* _Work to complete_
From the listing below, reproduce word for word the part that opens with the line containing "Step: Sketch curved" and closes with the line containing "left_click_drag(275, 174, 215, 98)"; reproduce nothing else.

* _Recorded information_
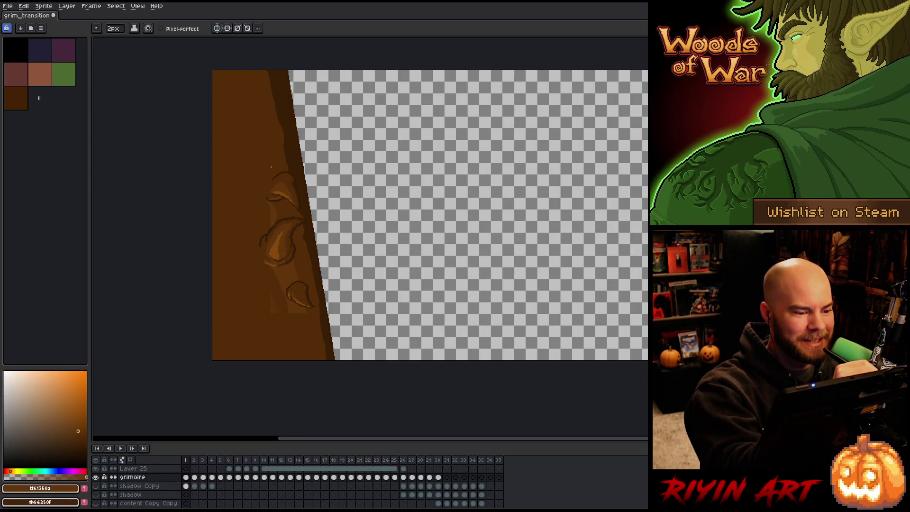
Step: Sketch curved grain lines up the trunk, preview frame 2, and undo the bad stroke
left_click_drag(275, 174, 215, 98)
---
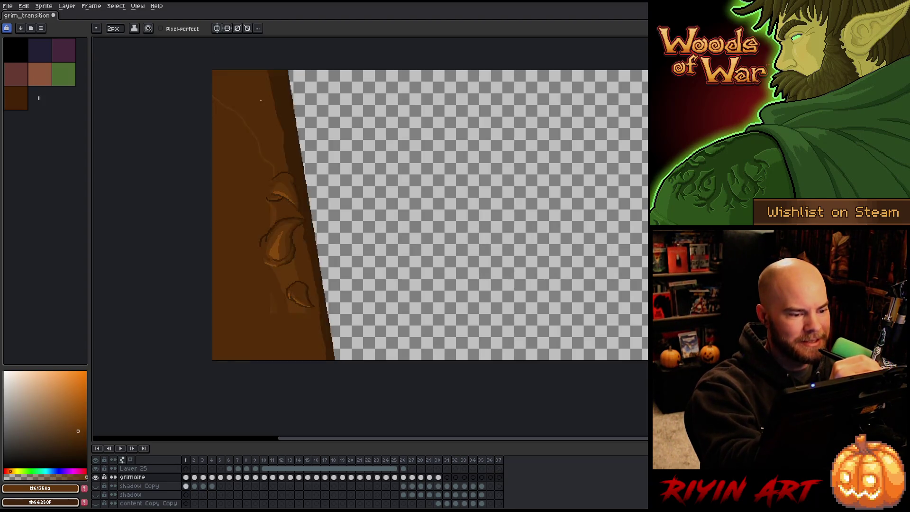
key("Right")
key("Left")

* _Task output_
Step: Sketch curved grain lines up the trunk, preview frame 2, and undo the bad stroke
left_click_drag(275, 174, 215, 98)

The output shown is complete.